Keep an eye on pests
Especially in the winter quarters, where the air is dry and the plant weakened, pests appear. Most common are scale insects, small brown bumps on shoots and leaf undersides, and spider mites, which leave fine webs and silvery-speckled leaves.
Check the plant regularly, especially under the leaves. Spotted early, scale insects can be wiped off and spider mites curbed with higher humidity and a rinse.
Yellow leaves are a signal, not thirst. First read, then act: soft water, citrus fertiliser, the right winter quarters. Water at every hint of yellow and you drown the plant.
The core rule for citrus care
Frequently asked questions
Why does my citrus plant get yellow leaves?
There are several causes. Whole yellow, dropping leaves point to too much water and root rot, yellow with green veins to iron deficiency from limey water, uniform pale green to nutrient deficiency. Look closely before you act.
Should I water more when leaves turn yellow?
Usually not, on the contrary. The most common cause of yellow leaves is too much water. Watering more then worsens the root rot. First check whether the soil is really too dry or rather too wet.
Which water is right for citrus?
Soft, low-lime water, ideally rainwater. Lime blocks iron uptake and triggers the typical chlorosis, the yellow with green veins. Hard tap water is unfavourable in the long run.
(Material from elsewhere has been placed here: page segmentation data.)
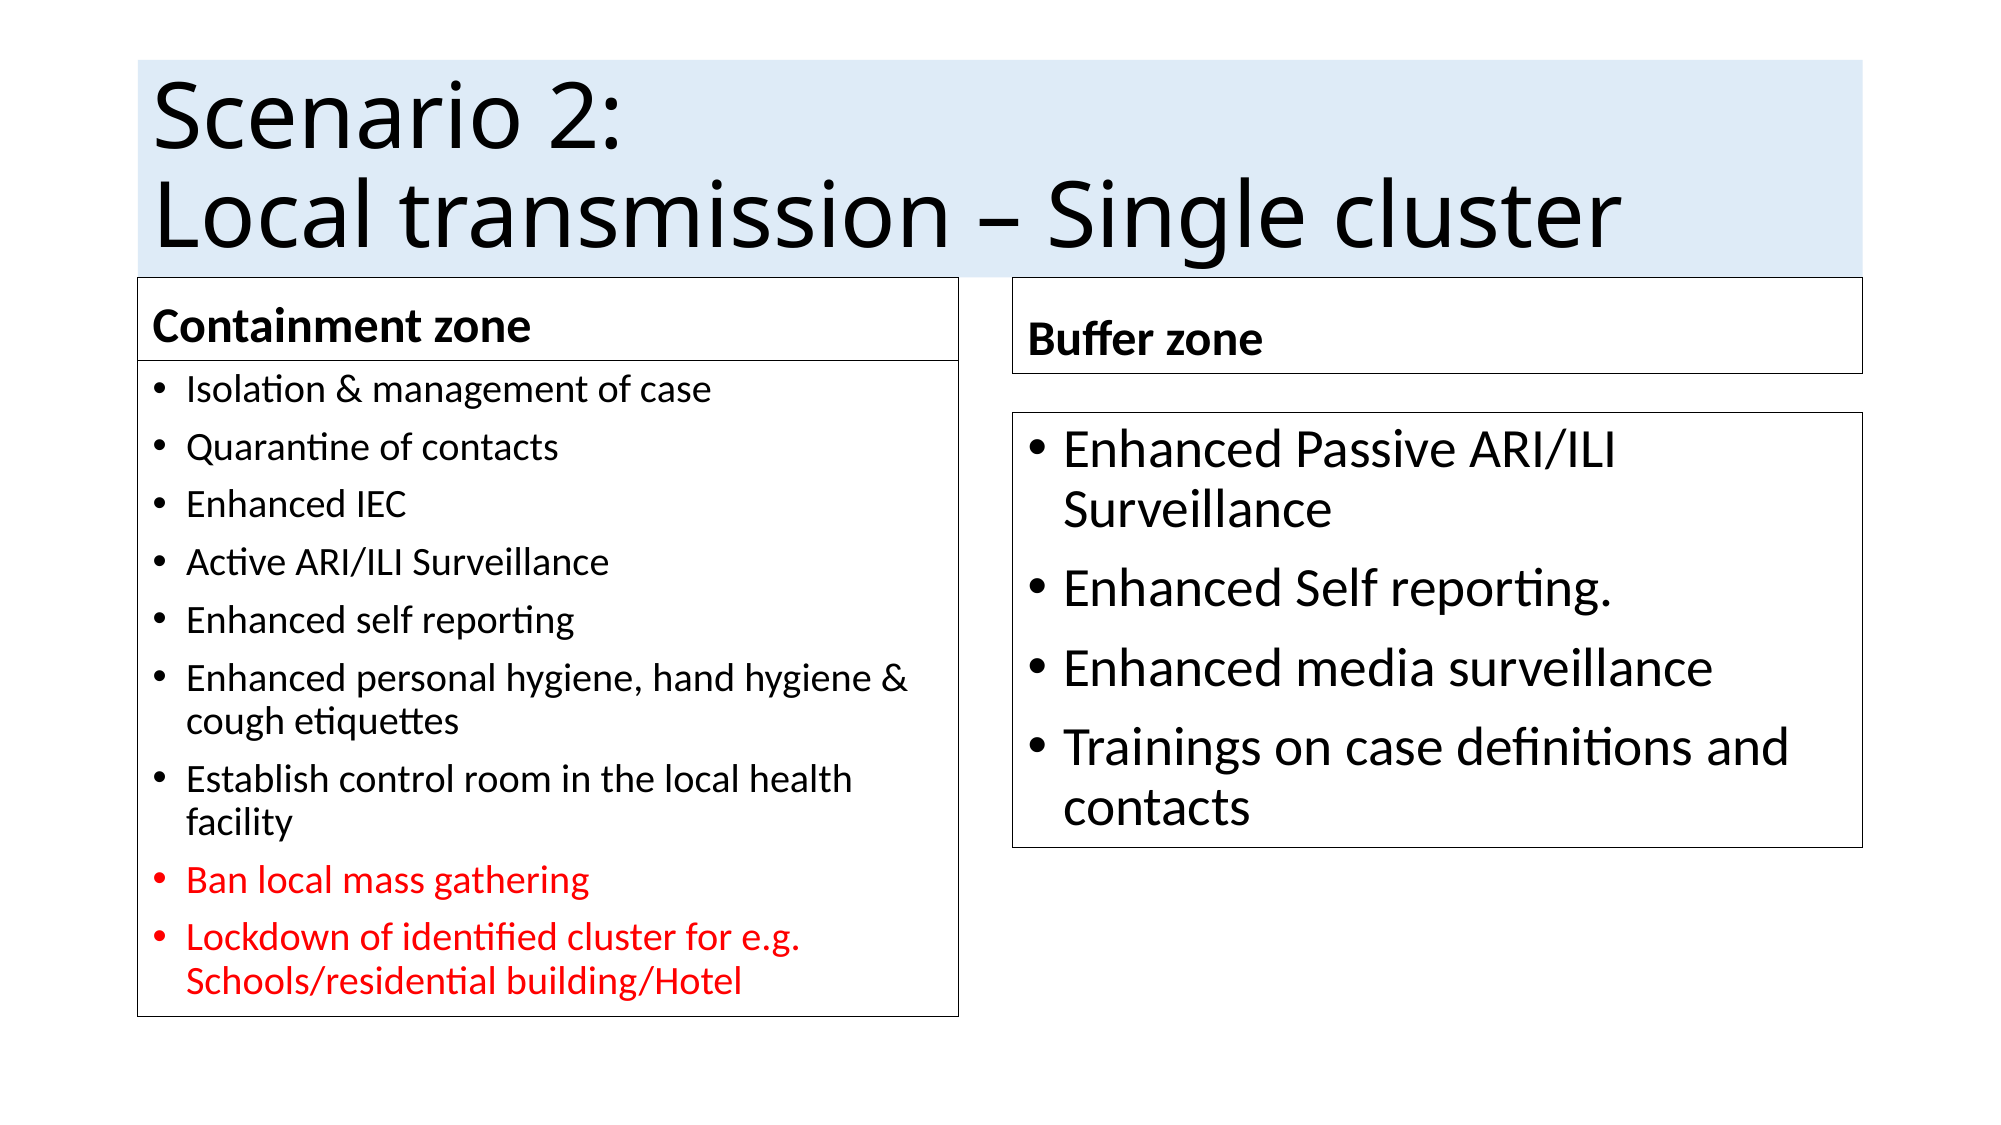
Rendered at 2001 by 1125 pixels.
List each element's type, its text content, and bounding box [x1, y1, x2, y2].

list Isolation & management of case Quarantine of contacts Enhanced IEC Active ARI/ILI Surveillance Enhanced self reporting Enhanced personal hygiene, hand hygiene & cough etiquettes Establish control room in the local health facility Ban local mass gathering Lockdown of identified cluster for e.g. Schools/residential building/Hotel [137, 360, 959, 1017]
list Containment zone [137, 277, 959, 360]
list Buffer zone [1012, 277, 1863, 374]
list Enhanced Passive ARI/ILI Surveillance Enhanced Self reporting. Enhanced media surveillance Trainings on case definitions and contacts [1012, 412, 1863, 848]
title Scenario 2: Local transmission – Single cluster [137, 59, 1863, 278]
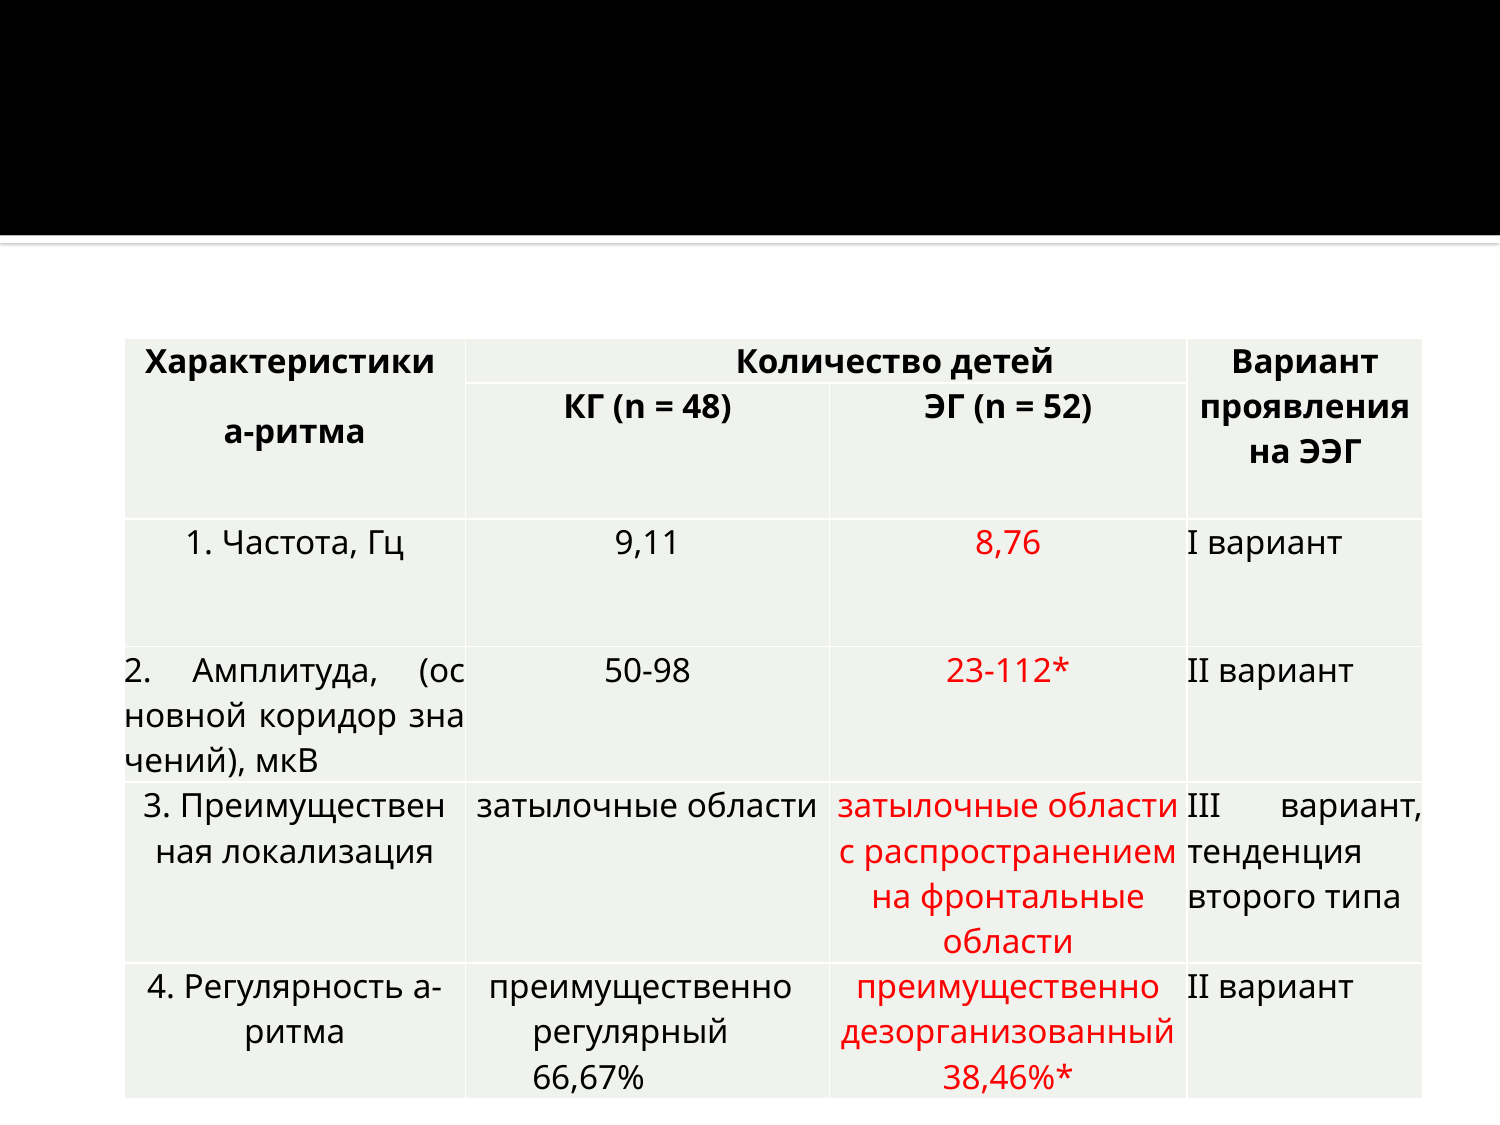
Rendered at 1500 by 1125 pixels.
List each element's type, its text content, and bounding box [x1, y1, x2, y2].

table_header Количество детей [466, 339, 1186, 382]
table_cell 50-98 [466, 647, 829, 781]
table_cell II вариант [1188, 964, 1422, 1098]
table_cell II вариант [1188, 647, 1422, 781]
table_cell 23-112* [830, 647, 1186, 781]
table_cell 1. Частота, Гц [125, 520, 465, 646]
table_cell 9,11 [466, 520, 829, 646]
table_cell 4. Регулярность а-ритма [125, 964, 465, 1098]
table_cell преимущественно регулярный 66,67% [466, 964, 829, 1098]
table_cell затылочные области [466, 783, 829, 962]
table_cell III вариант, тенденция второго типа [1188, 783, 1422, 962]
table_cell затылочные области с распространением на фронтальные области [830, 783, 1186, 962]
table_cell 3. Преимуществен­ная локализация [125, 783, 465, 962]
table_header Характеристики а-ритма [125, 339, 465, 518]
table_header Вариант проявления на ЭЭГ [1188, 339, 1422, 518]
table_cell КГ (n = 48) [466, 384, 829, 518]
table_cell 8,76 [830, 520, 1186, 646]
table_cell ЭГ (n = 52) [830, 384, 1186, 518]
table_cell I вариант [1188, 520, 1422, 646]
table_cell преимущественно дезорганизованный 38,46%* [830, 964, 1186, 1098]
table_cell 2. Амплитуда, (ос­новной коридор зна­чений), мкВ [125, 647, 465, 781]
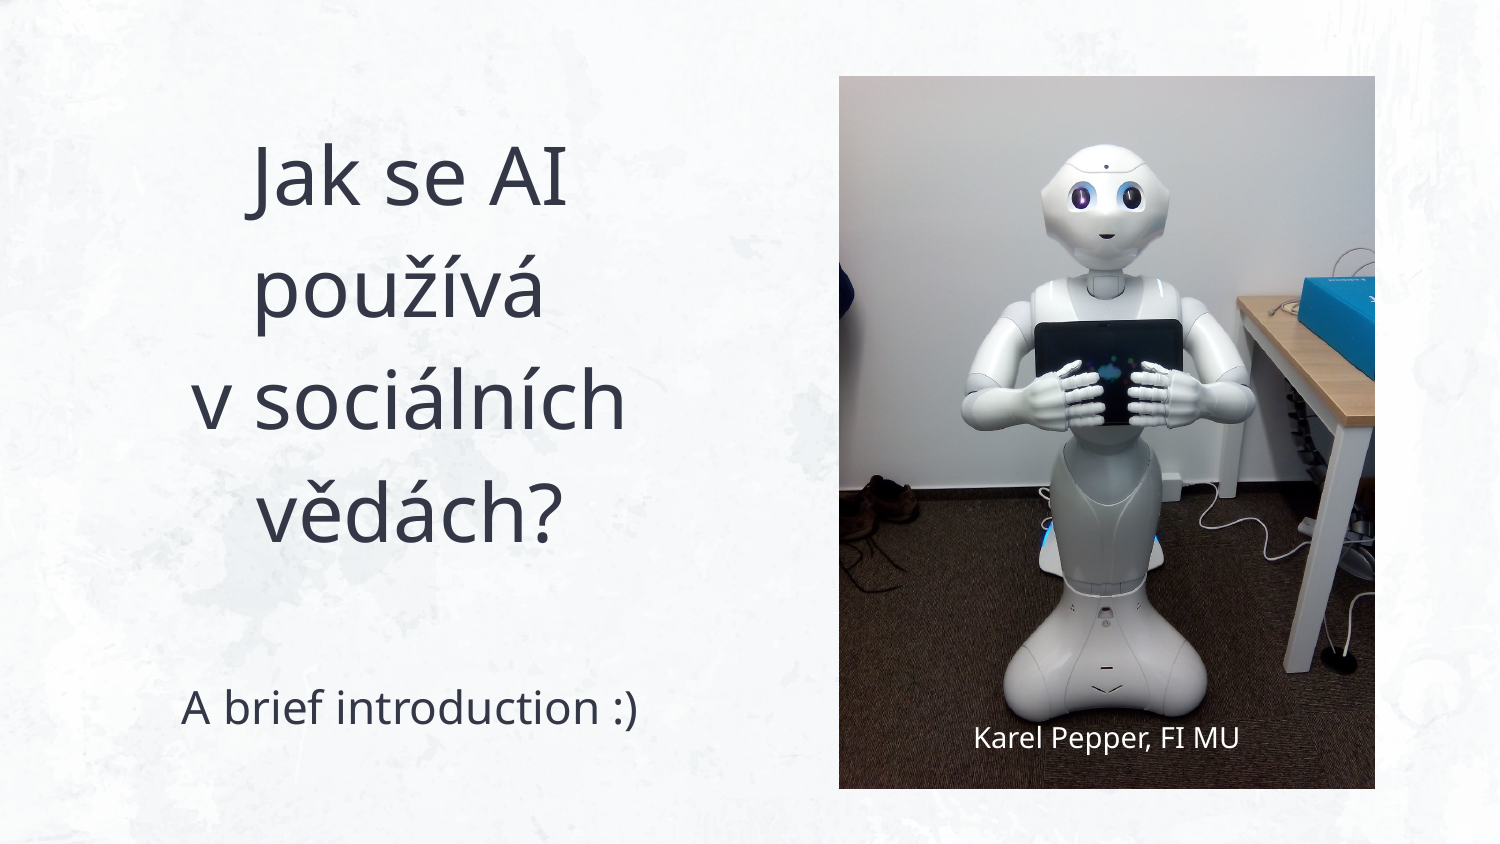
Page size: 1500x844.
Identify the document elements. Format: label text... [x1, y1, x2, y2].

title Jak se AI používá v sociálních vědách? A brief introduction :) [118, 374, 703, 469]
picture [0, 0, 1500, 844]
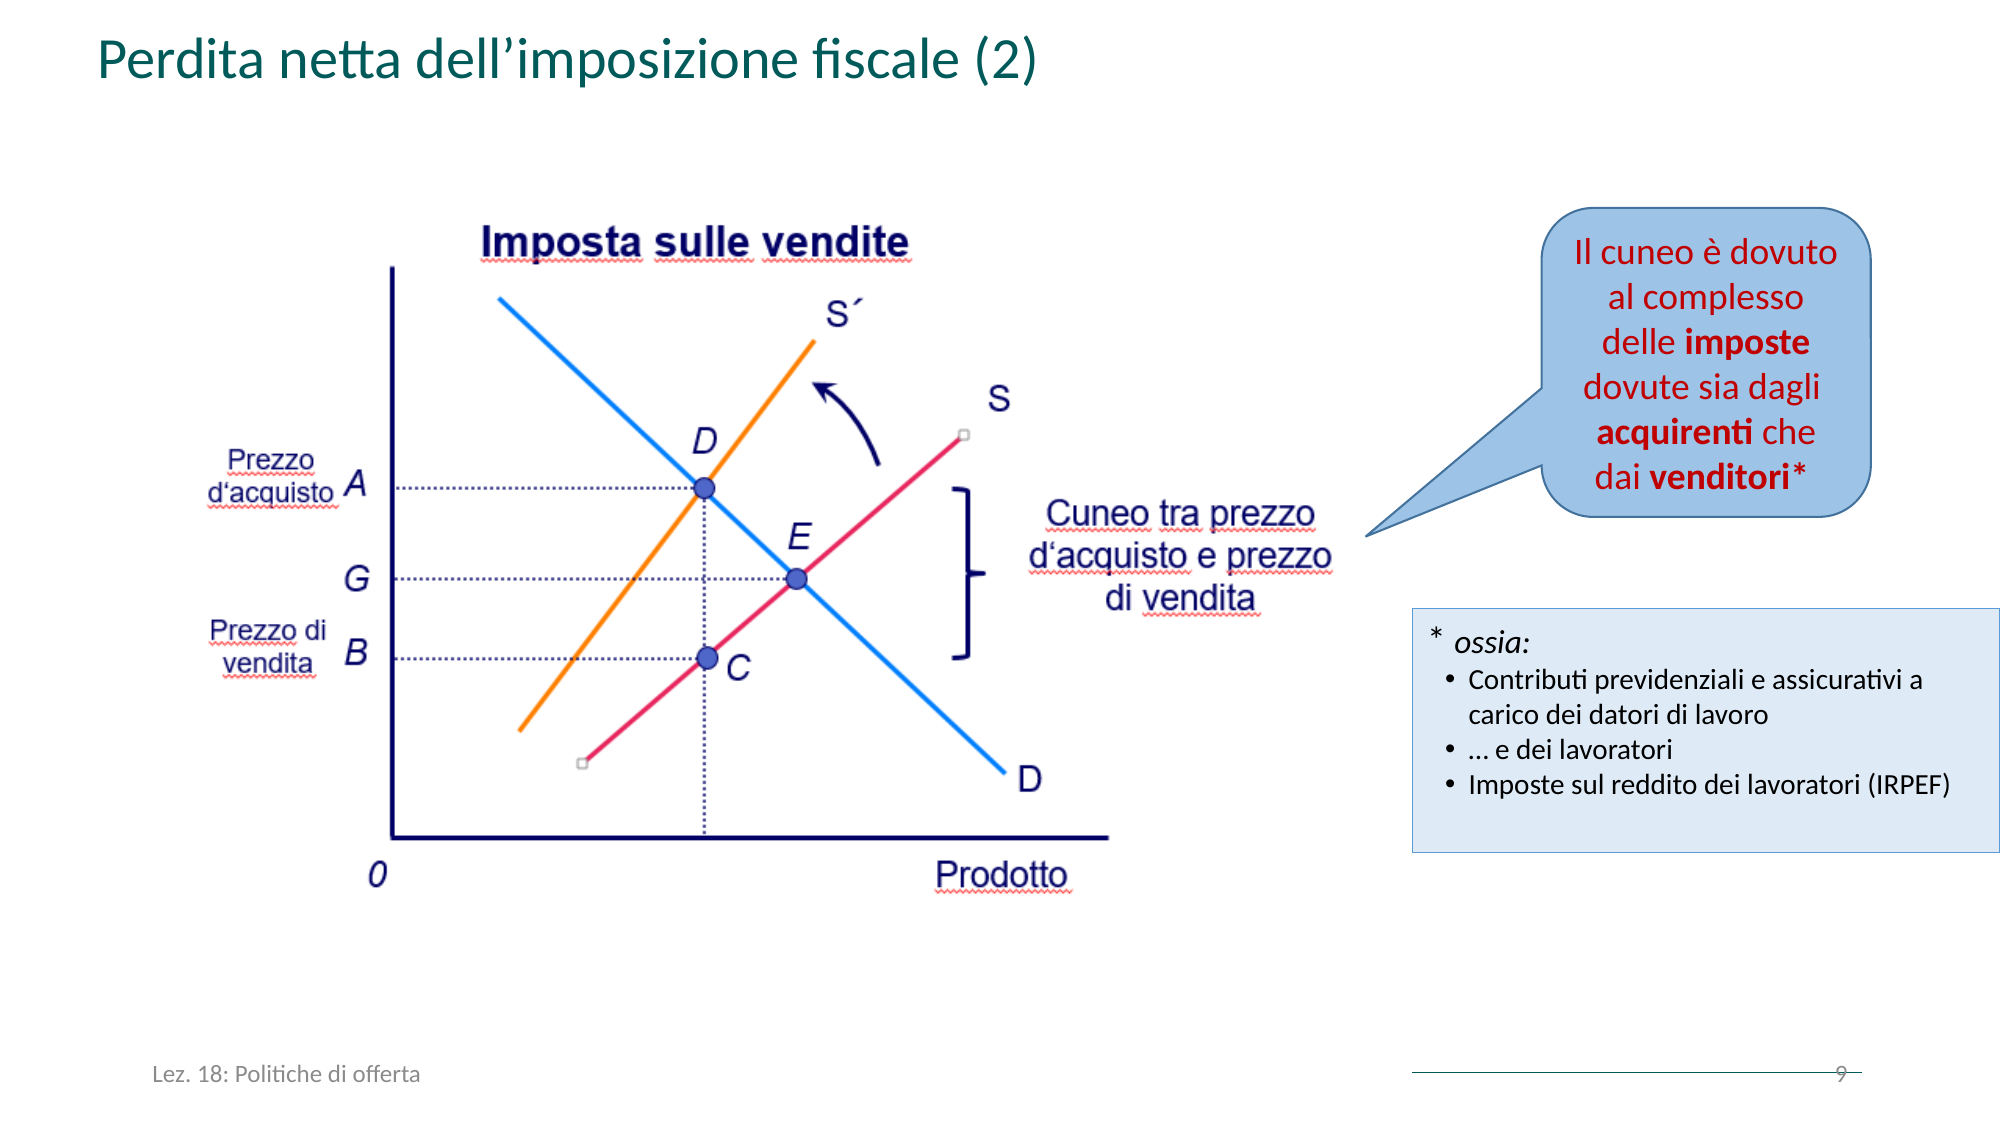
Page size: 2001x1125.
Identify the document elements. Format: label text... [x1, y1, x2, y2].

text_box Perdita netta dell’imposizione fiscale (2) [82, 12, 1514, 168]
text_box * ossia: Contributi previdenziali e assicurativi a carico dei datori di lavoro … e dei lavoratori Imposte sul reddito dei lavoratori (IRPEF) [1412, 608, 2000, 853]
slide_number 9 [1412, 1042, 1863, 1103]
footer Lez. 18: Politiche di offerta [137, 1042, 659, 1103]
text_box Il cuneo è dovuto al complesso delle imposte dovute sia dagli acquirenti che dai venditori* [1364, 206, 1872, 538]
picture [201, 202, 1338, 911]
How do I feed citrus plants?
With a special citrus fertiliser in the growing season from spring to late summer, regularly but moderately. Citrus has a high nutrient demand. In winter there is little or no feeding.
Which pests attack citrus in winter?
Above all scale insects and spider mites, favoured by the dry, warm air in the winter quarters. Check the leaf undersides regularly. Spotted early, they can be wiped off or rinsed away.